Romanian Justice Minister Florin Iordache walks after delivering a speech following his resignation in Bucharest, Romania February 9, 2017. Inquam Photos/Octav Ganea/ via REUTERS(reuters_tickers)
BUCHAREST (Reuters) - Romania's governing coalition proposed a new justice minister on Wednesday as part of a cabinet reshuffle it hopes will draw a line under a period of upheaval triggered by a decree on graft that it was later forced to scrap.
The decree would have decriminalized several graft offences, effectively shielding dozens of public officials from prosecution. Its architect, Florin Iordache, quit as justice minister after mass protests involving at least half a million people and criticism from the European Union.
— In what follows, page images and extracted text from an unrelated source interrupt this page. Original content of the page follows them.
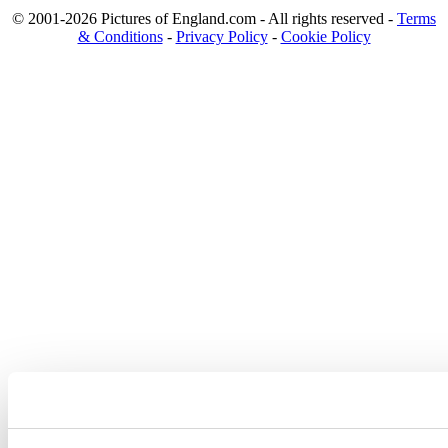
© 2001-2026 Pictures of England.com - All rights reserved -
Terms
& Conditions
-
Privacy Policy
-
Cookie Policy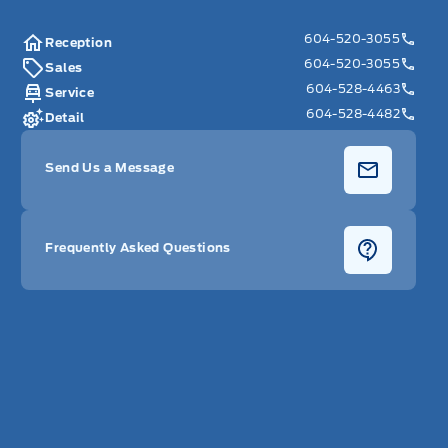
604-520-3055
Reception
604-520-3055
Sales
604-528-4463
Service
604-528-4482
Detail
Send Us a Message
Frequently Asked Questions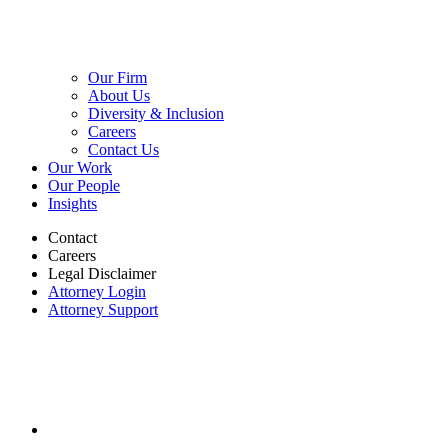
Our Firm
About Us
Diversity & Inclusion
Careers
Contact Us
Our Work
Our People
Insights
Contact
Careers
Legal Disclaimer
Attorney Login
Attorney Support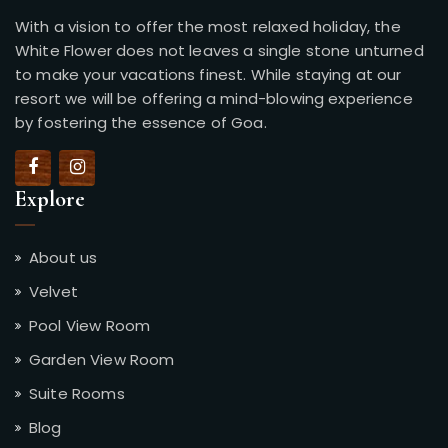
With a vision to offer the most relaxed holiday, the
White Flower does not leaves a single stone unturned
to make your vacations finest. While staying at our
resort we will be offering a mind-blowing experience
by fostering the essence of Goa.
Explore
About us
Velvet
Pool View Room
Garden View Room
Suite Rooms
Blog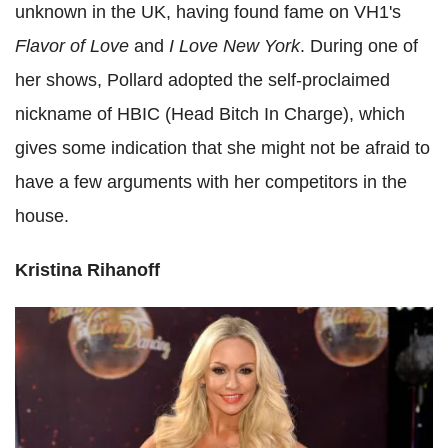
unknown in the UK, having found fame on VH1's
Flavor of Love
and
I Love New York
. During one of
her shows, Pollard adopted the self-proclaimed
nickname of HBIC (Head Bitch In Charge), which
gives some indication that she might not be afraid to
have a few arguments with her competitors in the
house.
Kristina Rihanoff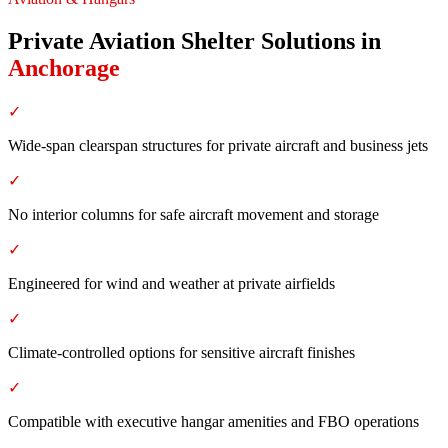
Private Aviation Shelter Solutions
in
Anchorage
✓
Wide-span clearspan structures for private aircraft and business jets
✓
No interior columns for safe aircraft movement and storage
✓
Engineered for wind and weather at private airfields
✓
Climate-controlled options for sensitive aircraft finishes
✓
Compatible with executive hangar amenities and FBO operations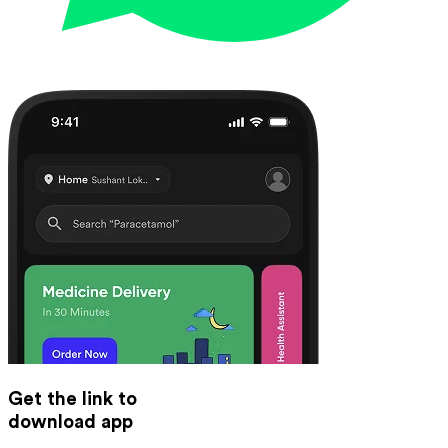
Get the link to
download app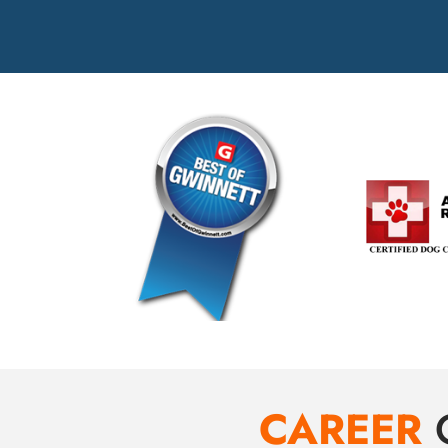
CAREER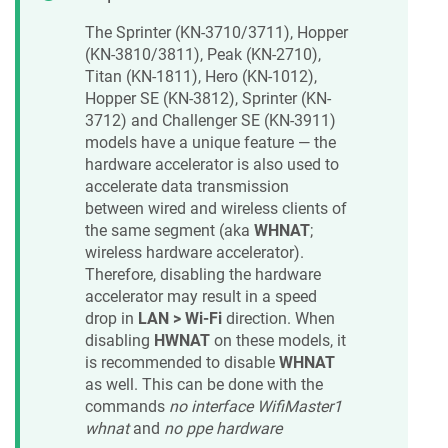
The Sprinter (KN-3710/3711), Hopper
(KN-3810/3811), Peak (KN-2710),
Titan (KN-1811), Hero (KN-1012),
Hopper SE (KN-3812), Sprinter (KN-
3712) and Challenger SE (KN-3911)
models have a unique feature — the
hardware accelerator is also used to
accelerate data transmission
between wired and wireless clients of
the same segment (aka
WHNAT
;
wireless hardware accelerator).
Therefore, disabling the hardware
accelerator may result in a speed
drop in
LAN > Wi-Fi
direction. When
disabling
HWNAT
on these models, it
is recommended to disable
WHNAT
as well. This can be done with the
commands
no interface WifiMaster1
whnat
and
no ppe hardware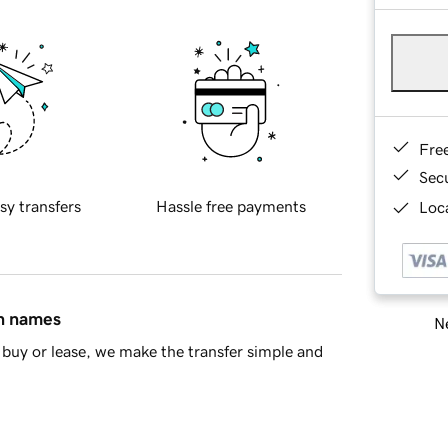
Fre
Sec
sy transfers
Hassle free payments
Loca
in names
Ne
buy or lease, we make the transfer simple and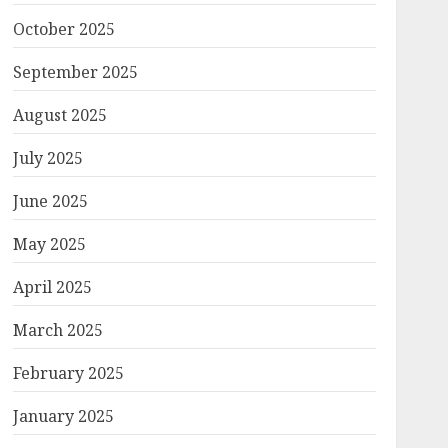
October 2025
September 2025
August 2025
July 2025
June 2025
May 2025
April 2025
March 2025
February 2025
January 2025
The leadership of the ruling Social Democrat Party and its junior coalition partner ALDE, who have been in power little more than a month, named Tudorel Toader as Iordache's replacement.
Toader, 56, is the chancellor of Iasi university and a former judge of the constitutional court. He is also a member of the Venice Commission, the Council of Europe's advisory body on constitutional matters.
The leader of the ruling Social Democrats, Liviu Dragnea, said Toader would not be required to join the party.
Also in the reshuffle, the coalition proposed that Economy Minister Alexandru Petrescu take over the trade and business portfolio after the previous minister, Florin Jianu, resigned over the graft decree before it was rescinded.
Romania's President Klaus Iohannis, a former centre-right politician and a strong critic of the graft decree, must still approve the new ministers. Iohannis plans to hold a national referendum over anti-corruption reforms.
Romania is one of the EU's most corrupt states and Bruseels keeps its justice system under special monitoring. It has repeatedly praised prosecutors and magistrates for their efforts to stamp out corruption, but has underlined a pattern of politicians trying to weaken the anti-graft drive.
In a bi-annual country report released on Wednesday, the European Commission said: "The irreversibility of progress in the fight against corruption was recently put at risk. Corruption persists at all levels and remains an obstacle for doing business."